About this task: Copy every line of the records that includes the word "runtimes".

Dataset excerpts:
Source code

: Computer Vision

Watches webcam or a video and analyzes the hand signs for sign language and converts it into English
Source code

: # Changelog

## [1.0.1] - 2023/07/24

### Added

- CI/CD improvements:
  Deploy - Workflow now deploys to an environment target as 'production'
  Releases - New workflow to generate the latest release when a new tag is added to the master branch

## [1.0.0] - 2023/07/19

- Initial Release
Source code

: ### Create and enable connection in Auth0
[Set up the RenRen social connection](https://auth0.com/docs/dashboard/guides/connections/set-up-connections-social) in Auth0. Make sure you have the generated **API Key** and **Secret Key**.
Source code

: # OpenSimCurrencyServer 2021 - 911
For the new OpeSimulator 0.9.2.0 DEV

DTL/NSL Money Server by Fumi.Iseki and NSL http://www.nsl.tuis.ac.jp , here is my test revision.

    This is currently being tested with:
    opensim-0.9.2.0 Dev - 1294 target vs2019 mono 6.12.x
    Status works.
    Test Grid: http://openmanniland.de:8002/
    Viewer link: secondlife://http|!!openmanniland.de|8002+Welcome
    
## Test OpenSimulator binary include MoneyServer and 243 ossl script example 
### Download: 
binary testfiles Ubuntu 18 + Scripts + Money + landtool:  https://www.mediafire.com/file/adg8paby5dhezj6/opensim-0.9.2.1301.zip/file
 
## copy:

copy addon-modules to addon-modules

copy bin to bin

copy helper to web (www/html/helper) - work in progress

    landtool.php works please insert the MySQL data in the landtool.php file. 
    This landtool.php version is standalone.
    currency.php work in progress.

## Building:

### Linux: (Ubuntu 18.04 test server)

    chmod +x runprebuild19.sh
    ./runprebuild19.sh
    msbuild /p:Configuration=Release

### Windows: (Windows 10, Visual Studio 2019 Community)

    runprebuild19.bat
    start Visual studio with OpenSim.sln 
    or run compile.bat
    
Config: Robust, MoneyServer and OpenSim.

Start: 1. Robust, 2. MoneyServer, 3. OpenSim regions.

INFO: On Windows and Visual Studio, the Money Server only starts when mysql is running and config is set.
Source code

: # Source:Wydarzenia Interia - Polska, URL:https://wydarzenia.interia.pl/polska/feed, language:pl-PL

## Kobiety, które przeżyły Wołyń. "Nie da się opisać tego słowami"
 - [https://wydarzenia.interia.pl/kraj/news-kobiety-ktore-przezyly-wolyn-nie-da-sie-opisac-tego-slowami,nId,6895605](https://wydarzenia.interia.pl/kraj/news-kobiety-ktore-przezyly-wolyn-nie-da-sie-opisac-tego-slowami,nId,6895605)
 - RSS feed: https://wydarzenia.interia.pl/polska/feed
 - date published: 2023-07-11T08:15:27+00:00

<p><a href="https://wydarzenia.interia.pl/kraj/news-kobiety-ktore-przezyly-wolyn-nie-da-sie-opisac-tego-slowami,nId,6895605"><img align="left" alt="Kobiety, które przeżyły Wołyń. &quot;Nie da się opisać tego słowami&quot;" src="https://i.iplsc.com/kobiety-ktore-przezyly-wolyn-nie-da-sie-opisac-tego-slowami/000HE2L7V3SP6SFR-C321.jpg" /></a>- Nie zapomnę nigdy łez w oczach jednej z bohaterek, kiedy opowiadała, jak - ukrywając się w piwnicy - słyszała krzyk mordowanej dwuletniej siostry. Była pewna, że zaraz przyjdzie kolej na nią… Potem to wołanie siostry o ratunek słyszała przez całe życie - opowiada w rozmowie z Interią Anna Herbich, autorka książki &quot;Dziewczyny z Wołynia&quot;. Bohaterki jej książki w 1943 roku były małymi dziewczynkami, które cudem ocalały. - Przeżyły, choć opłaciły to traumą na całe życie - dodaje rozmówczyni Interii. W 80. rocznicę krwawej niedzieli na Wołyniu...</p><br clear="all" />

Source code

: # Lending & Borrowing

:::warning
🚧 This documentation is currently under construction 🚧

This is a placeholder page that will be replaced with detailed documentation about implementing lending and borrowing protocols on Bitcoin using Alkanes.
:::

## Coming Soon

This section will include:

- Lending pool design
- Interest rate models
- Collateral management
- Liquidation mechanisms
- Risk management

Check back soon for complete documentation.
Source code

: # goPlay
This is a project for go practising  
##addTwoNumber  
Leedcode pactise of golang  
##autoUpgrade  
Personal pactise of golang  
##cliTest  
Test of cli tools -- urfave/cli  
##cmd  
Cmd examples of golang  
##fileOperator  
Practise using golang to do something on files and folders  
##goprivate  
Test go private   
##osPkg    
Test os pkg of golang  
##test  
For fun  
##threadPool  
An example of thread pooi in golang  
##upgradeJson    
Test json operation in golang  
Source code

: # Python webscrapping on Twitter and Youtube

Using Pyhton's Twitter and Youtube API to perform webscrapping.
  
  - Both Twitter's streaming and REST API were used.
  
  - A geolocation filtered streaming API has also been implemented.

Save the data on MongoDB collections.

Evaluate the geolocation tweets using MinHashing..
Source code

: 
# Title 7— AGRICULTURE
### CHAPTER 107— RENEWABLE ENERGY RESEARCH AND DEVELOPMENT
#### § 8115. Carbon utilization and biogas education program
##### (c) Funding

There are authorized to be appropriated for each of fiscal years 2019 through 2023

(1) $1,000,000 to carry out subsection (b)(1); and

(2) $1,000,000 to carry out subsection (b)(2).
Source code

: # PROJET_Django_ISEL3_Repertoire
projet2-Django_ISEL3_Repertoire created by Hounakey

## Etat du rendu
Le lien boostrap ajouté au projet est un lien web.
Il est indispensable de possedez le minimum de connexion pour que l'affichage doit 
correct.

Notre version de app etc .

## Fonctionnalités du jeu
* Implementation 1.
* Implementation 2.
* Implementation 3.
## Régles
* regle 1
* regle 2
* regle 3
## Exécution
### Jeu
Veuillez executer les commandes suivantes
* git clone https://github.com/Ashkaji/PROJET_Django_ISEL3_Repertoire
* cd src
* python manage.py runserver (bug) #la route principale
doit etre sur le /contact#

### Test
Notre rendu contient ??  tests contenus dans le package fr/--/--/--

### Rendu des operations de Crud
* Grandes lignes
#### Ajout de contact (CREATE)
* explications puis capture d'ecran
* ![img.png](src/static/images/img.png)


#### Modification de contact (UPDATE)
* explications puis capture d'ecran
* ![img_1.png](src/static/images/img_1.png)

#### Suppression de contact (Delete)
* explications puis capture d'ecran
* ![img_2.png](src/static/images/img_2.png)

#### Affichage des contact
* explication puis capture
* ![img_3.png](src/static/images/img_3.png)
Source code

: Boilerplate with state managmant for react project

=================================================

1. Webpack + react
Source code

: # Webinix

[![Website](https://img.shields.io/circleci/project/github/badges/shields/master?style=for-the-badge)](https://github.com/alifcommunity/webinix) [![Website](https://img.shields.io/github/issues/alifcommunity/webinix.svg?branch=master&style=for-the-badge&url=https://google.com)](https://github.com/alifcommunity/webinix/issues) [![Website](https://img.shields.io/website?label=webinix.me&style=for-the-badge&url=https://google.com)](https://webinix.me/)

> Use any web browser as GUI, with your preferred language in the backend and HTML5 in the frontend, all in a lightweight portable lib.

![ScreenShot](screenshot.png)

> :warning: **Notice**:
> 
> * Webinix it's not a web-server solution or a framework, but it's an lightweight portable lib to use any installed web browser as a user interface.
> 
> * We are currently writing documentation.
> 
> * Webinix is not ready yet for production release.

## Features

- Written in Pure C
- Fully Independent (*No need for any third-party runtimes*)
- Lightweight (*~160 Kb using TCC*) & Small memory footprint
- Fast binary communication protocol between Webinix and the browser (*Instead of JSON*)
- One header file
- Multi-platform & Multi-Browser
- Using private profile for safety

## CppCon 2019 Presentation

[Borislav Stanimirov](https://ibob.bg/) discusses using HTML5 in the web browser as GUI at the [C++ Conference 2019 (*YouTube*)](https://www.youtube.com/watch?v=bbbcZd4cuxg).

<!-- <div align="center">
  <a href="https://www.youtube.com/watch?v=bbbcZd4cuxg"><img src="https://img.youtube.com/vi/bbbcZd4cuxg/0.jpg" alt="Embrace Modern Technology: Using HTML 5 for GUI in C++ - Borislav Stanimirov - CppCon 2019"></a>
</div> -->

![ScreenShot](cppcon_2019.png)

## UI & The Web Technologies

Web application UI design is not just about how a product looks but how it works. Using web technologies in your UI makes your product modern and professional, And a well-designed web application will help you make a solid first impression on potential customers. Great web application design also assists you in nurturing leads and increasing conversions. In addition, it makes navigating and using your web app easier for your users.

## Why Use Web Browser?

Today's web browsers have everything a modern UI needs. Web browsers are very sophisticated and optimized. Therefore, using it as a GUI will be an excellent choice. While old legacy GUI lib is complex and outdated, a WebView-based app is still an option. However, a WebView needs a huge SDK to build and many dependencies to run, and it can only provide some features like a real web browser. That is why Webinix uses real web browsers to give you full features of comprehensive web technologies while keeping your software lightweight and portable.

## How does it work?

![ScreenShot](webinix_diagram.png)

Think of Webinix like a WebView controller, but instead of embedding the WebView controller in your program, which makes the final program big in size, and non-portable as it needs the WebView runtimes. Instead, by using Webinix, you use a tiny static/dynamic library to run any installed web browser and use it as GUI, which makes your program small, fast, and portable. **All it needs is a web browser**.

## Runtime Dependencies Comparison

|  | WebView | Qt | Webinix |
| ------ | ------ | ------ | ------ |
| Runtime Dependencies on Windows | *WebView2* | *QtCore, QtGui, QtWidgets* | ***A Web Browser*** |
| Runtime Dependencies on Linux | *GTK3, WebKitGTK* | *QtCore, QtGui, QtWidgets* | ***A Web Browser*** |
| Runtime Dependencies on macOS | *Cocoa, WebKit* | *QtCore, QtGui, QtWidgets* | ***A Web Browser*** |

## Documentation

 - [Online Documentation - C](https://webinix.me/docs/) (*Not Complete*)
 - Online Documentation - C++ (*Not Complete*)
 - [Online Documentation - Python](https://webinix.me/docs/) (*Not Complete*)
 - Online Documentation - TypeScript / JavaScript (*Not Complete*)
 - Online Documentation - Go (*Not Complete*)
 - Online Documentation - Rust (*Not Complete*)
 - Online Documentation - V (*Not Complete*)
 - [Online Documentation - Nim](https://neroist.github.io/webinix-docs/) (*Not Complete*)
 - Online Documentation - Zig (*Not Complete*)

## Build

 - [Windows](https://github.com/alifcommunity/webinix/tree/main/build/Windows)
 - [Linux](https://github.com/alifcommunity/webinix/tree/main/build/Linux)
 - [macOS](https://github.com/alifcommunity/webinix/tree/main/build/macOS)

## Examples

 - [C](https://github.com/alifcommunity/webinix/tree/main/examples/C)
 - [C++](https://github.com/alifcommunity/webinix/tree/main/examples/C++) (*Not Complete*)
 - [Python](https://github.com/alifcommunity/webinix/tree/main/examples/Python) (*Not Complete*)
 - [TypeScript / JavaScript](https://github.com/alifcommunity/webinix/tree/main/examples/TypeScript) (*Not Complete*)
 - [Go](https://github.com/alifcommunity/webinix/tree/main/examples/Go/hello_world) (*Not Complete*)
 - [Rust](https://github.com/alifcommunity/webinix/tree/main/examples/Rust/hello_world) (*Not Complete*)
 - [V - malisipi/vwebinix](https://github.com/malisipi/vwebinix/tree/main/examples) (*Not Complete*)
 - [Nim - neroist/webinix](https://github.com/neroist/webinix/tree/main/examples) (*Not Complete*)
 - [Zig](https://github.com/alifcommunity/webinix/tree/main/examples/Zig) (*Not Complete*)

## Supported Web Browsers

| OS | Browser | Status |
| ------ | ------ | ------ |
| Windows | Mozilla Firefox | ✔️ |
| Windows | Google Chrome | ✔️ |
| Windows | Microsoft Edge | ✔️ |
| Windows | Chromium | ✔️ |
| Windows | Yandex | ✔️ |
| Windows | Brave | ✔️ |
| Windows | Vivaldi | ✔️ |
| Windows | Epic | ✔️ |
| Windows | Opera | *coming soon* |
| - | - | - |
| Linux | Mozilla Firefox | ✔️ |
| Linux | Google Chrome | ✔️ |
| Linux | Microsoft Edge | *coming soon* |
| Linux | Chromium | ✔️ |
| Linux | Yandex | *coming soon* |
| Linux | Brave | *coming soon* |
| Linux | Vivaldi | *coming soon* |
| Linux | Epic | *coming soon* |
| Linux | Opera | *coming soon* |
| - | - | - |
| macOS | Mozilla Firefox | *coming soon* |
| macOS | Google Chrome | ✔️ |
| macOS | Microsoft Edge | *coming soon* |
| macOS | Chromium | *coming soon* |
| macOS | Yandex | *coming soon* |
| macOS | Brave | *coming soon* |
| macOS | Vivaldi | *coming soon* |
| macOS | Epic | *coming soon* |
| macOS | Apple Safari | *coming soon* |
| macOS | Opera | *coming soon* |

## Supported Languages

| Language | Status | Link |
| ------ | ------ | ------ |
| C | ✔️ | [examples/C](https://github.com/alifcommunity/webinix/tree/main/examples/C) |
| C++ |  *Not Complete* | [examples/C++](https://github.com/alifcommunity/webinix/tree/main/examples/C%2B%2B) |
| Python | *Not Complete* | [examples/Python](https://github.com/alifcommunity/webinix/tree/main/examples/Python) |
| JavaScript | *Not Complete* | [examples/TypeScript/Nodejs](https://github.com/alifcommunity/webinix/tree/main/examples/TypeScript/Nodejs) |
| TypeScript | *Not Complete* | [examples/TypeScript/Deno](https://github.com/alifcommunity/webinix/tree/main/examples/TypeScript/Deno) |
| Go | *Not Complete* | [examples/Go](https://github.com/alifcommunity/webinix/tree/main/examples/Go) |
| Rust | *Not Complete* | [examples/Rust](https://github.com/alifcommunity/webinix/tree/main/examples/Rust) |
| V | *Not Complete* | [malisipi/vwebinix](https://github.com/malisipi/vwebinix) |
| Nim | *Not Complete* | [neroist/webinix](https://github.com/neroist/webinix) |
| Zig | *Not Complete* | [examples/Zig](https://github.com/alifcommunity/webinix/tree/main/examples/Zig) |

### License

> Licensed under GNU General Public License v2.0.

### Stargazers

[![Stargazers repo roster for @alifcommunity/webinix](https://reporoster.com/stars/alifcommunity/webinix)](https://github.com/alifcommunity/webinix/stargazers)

Output for this task:
- Fully Independent (*No need for any third-party runtimes*)
Think of Webinix like a WebView controller, but instead of embedding the WebView controller in your program, which makes the final program big in size, and non-portable as it needs the WebView runtimes. Instead, by using Webinix, you use a tiny static/dynamic library to run any installed web browser and use it as GUI, which makes your program small, fast, and portable. **All it needs is a web browser**.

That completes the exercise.